Like many people, Davis roots so hard for Saine that she made it out to a football game last fall to watch him play. The next week in school, he showered her in appreciation.
"You'd think I was there to watch the kid on the end of the bench who never got in," Davis said.
Sprinting star
One day, when Saine started playing organized football in the fifth grade, the coaches held races to determine their fastest players. If you won, you stayed. Pretty soon, Saine was the only player left, so the coaches raced him.
He beat all the coaches.
By eighth grade, the kid that had been called "Flash" in youth baseball was talked into joining the track team by Ron Pearson, Piqua's high school coach who helped with junior high school.

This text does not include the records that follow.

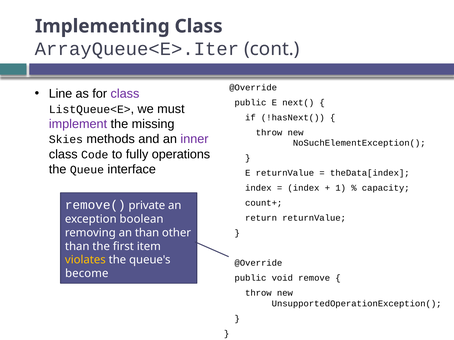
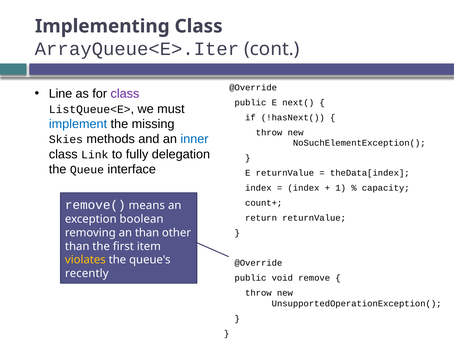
implement colour: purple -> blue
inner colour: purple -> blue
Code: Code -> Link
operations: operations -> delegation
private: private -> means
become: become -> recently
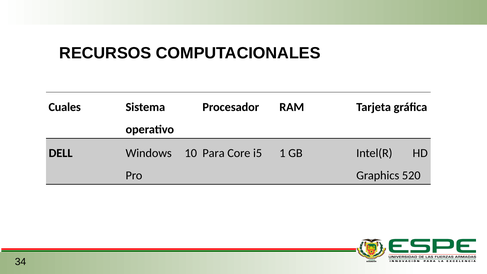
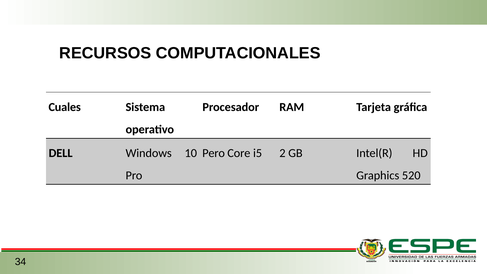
Para: Para -> Pero
1: 1 -> 2
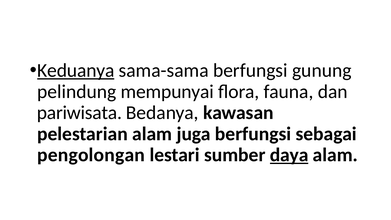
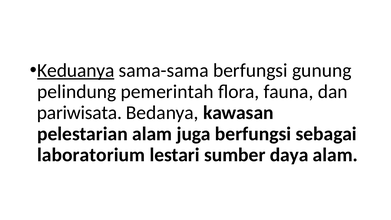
mempunyai: mempunyai -> pemerintah
pengolongan: pengolongan -> laboratorium
daya underline: present -> none
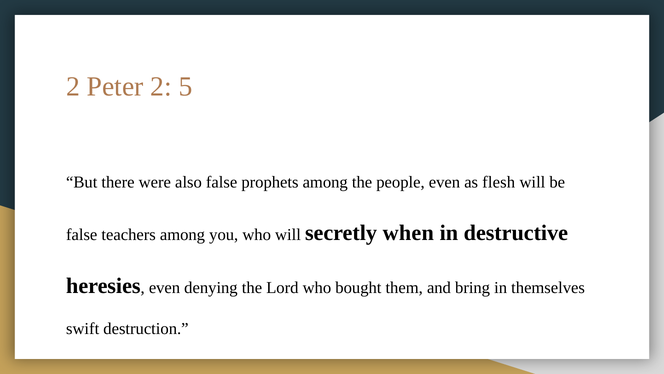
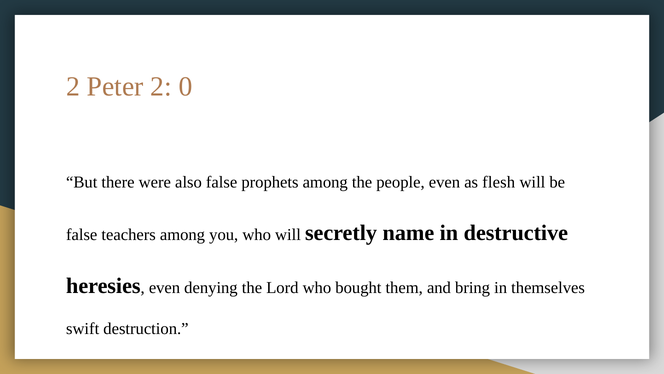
5: 5 -> 0
when: when -> name
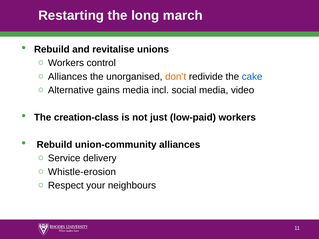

"At junior high track meets, he would cross the finish line, then turn and start back to collect his stuff before other guys finished the race," said David Palmer, Piqua's athletic director. "He was really that fast."
As a nod to his speed and power, Ohio State was the first to offer him a football scholarship. Although a big Michigan fan — he always chose the video game Wolverines against Rolf — he told coach Jim Tressel in May that he would run for the Buckeyes beginning in 2007.
That came after a track season in which he set a state record in the 100 meters (10.38 seconds) and defended championships in the 100 and 400 meters. There are plenty licking their lips for a Saine-Ted Ginn Jr. footrace.
And with a year of high school remaining, Saine has the chance to solidify his place as one of the great scholastic names in Miami Valley history. In a school known for its music program and its show choir, Saine remains one of the best performers — and, teachers and parents say, all-around best people — that the city has seen.
"Brandon's the type of kid that comes around once in a career," Palmer said. "I don't want to say once in a lifetime. At least, I hope not."